24. Offences related to terrorism
A person commits an offence under this paragraph who commits any offence under the Prevention of Terrorism Act.
25. Offences related to territorial sea and exclusive economic zone
A person commits an offence under this paragraph who commits any offence under the Territorial Sea and Exclusive Economic Zone Act.
26. Offences related to deep sea fishing
A person commits an offence under this paragraph who commits an offence under section 18 of the Deep Sea Fishing Authority Act.
27. Offences related to mining
A person commits an offence under this paragraph who commits an offence under section 18 of the Mining Act.
28. Offences related to atomic energy
A person commits an offence under this paragraph who commits an offence under section 11, 13, 14 or 72 of the Atomic Energy Act.
29. Offences related to medicines
A person commits an offence under this paragraph who commits an offence under section 32, 18 or 114 of the Tanzania Food and Drugs Control Act.
30. Offences related to extractive industries
A person commits an offence under this paragraph also commits an offence under section 23 or 24 of the Tanzania Extractive Industries (Transparency and Accountability) Act.
31. Offences related to fire arms and ammunition
A person commits an offence under this paragraph who commits an offence under section 20, 21 or 45 of the Fire Arms and Ammunition Control Act.
32. Offences related to armaments
A person commits an offence under this paragraph who commits any offence under the Armaments Control Act.
33. Offences related to forestry
A person commits an offence under this paragraph who commits an offence under section 86 or 89 of the Forest Act.
34. Offences related to petroleum
A person commits an offence under this paragraph who commits an offence under section 239 or 240 of the Petroleum Act.
35. Offences related to oil and gas revenues
A person commits an offence under this paragraph who commits an offence under section 21 of the Oil and Gas Revenues Management Act.
36. Offences related to cyber
A person commits an offence under this paragraph who commits an offence under section 6, 7, 8, 9, 10, 11, 12 or 19 of the Cyber Crimes Act.
37. Offences related to electronic and postal communications
A person commits an offence under this paragraph who commits an offence under section 120, 122, 123 or 124 of the Electronic and Postal Communications Act.
38. Offences under the Penal Code
A person commits an offence under this paragraph who commits an offence under section 66,96, 194A, 284A, or 318A of the Penal Code.

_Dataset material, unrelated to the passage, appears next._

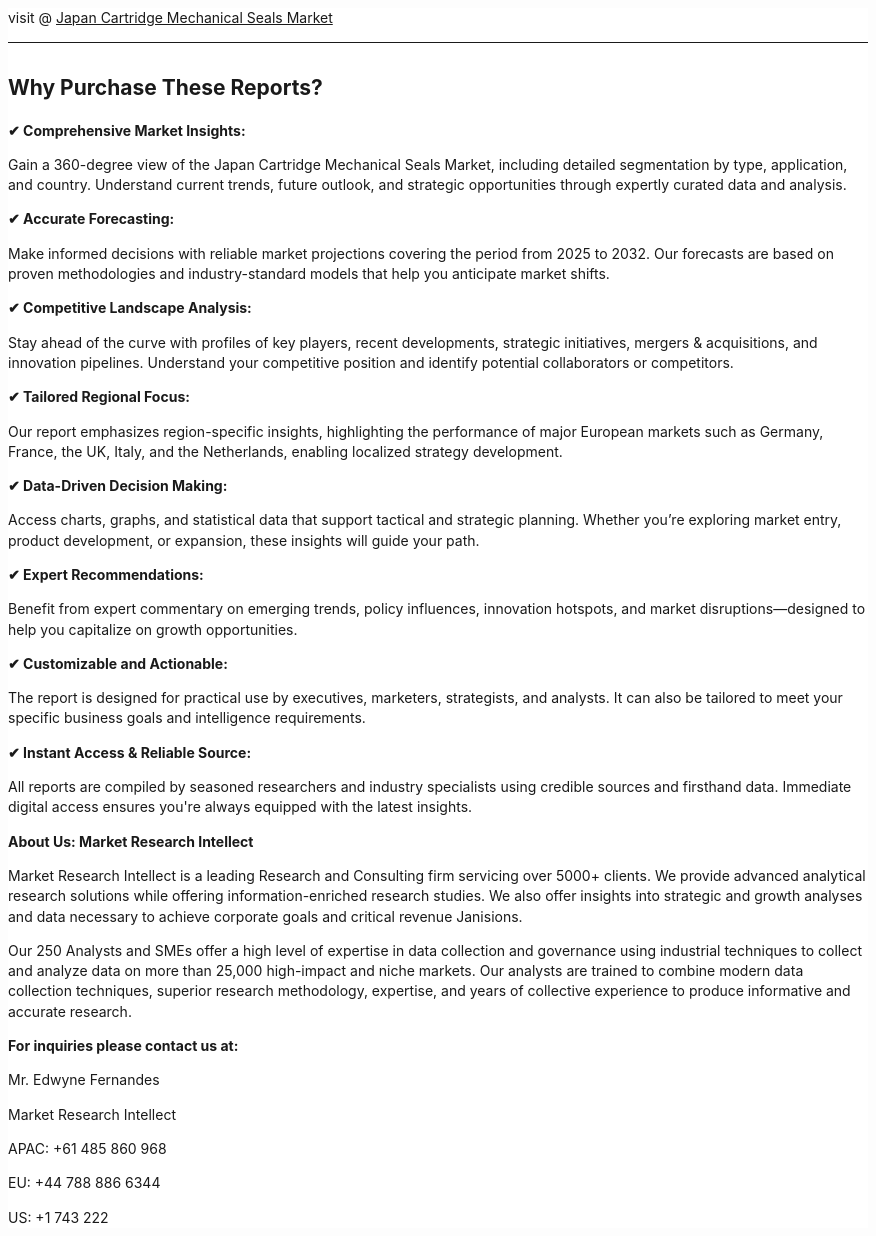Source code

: visit&nbsp;@</strong>&nbsp;</span><span class="font-[700]"><a href="https://www.marketresearchintellect.com/product/cartridge-mechanical-seals-market/?utm_source=Linkedin&utm_medium=801" target="_blank" data-tracking-control-name="article-ssr-frontend-pulse_little-text-block" data-tracking-will-navigate="" data-test-link="">Japan Cartridge Mechanical Seals Market</a></span></p></blockquote><hr /><h2>Why Purchase These Reports?</h2><p><strong>✔ Comprehensive Market Insights:</strong></p><p>Gain a 360-degree view of the Japan Cartridge Mechanical Seals Market, including detailed segmentation by type, application, and country. Understand current trends, future outlook, and strategic opportunities through expertly curated data and analysis.</p><p><strong>✔ Accurate Forecasting:</strong></p><p>Make informed decisions with reliable market projections covering the period from 2025 to 2032. Our forecasts are based on proven methodologies and industry-standard models that help you anticipate market shifts.</p><p><strong>✔ Competitive Landscape Analysis:</strong></p><p>Stay ahead of the curve with profiles of key players, recent developments, strategic initiatives, mergers &amp; acquisitions, and innovation pipelines. Understand your competitive position and identify potential collaborators or competitors.</p><p><strong>✔ Tailored Regional Focus:</strong></p><p>Our report emphasizes region-specific insights, highlighting the performance of major European markets such as Germany, France, the UK, Italy, and the Netherlands, enabling localized strategy development.</p><p><strong>✔ Data-Driven Decision Making:</strong></p><p>Access charts, graphs, and statistical data that support tactical and strategic planning. Whether you&rsquo;re exploring market entry, product development, or expansion, these insights will guide your path.</p><p><strong>✔ Expert Recommendations:</strong></p><p>Benefit from expert commentary on emerging trends, policy influences, innovation hotspots, and market disruptions&mdash;designed to help you capitalize on growth opportunities.</p><p><strong>✔ Customizable and Actionable:</strong></p><p>The report is designed for practical use by executives, marketers, strategists, and analysts. It can also be tailored to meet your specific business goals and intelligence requirements.</p><p><strong>✔ Instant Access &amp; Reliable Source:</strong></p><p>All reports are compiled by seasoned researchers and industry specialists using credible sources and firsthand data. Immediate digital access ensures you're always equipped with the latest insights.</p><p><strong><span class="font-[700]">About Us: Market Research Intellect</span></strong></p><p><span class="">Market Research Intellect is a leading Research and Consulting firm servicing over 5000+ clients. We provide advanced analytical research solutions while offering information-enriched research studies.&nbsp;</span>We also offer insights into strategic and growth analyses and data necessary to achieve corporate goals and critical revenue Janisions.</p><p><span class="">Our 250 Analysts and SMEs offer a high level of expertise in data collection and governance using industrial techniques to collect and analyze data on more than 25,000 high-impact and niche markets. Our analysts are trained to combine modern data collection techniques, superior research methodology, expertise, and years of collective experience to produce informative and accurate research.</span></p><p><strong>For inquiries please contact us at:</strong></p><p>Mr. Edwyne Fernandes</p><p>Market Research Intellect</p><p>APAC: +61 485 860 968</p><p>EU: +44 788 886 6344</p><p>US: +1 743 222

39. Offences related to whistleblower and witness protection
A person commits an offence under this paragraph who commits offence under section 16 of the Whistleblower and Witness Protection Act.
Oaths or affirmation of witnesses (Sections 48(2))
Christians: "I swear that I shall do my best to tell the truth SO HELP ME GOD"Muslims: "Wallah, Billahi, Ta Alahi:I solemnly affirm that I shall do my best to tell the truth."Hindu: "I solemnly affirm that I shall do my best to tell the truth."Others: "I solemnly affirm that I shall do my best to tell the truth."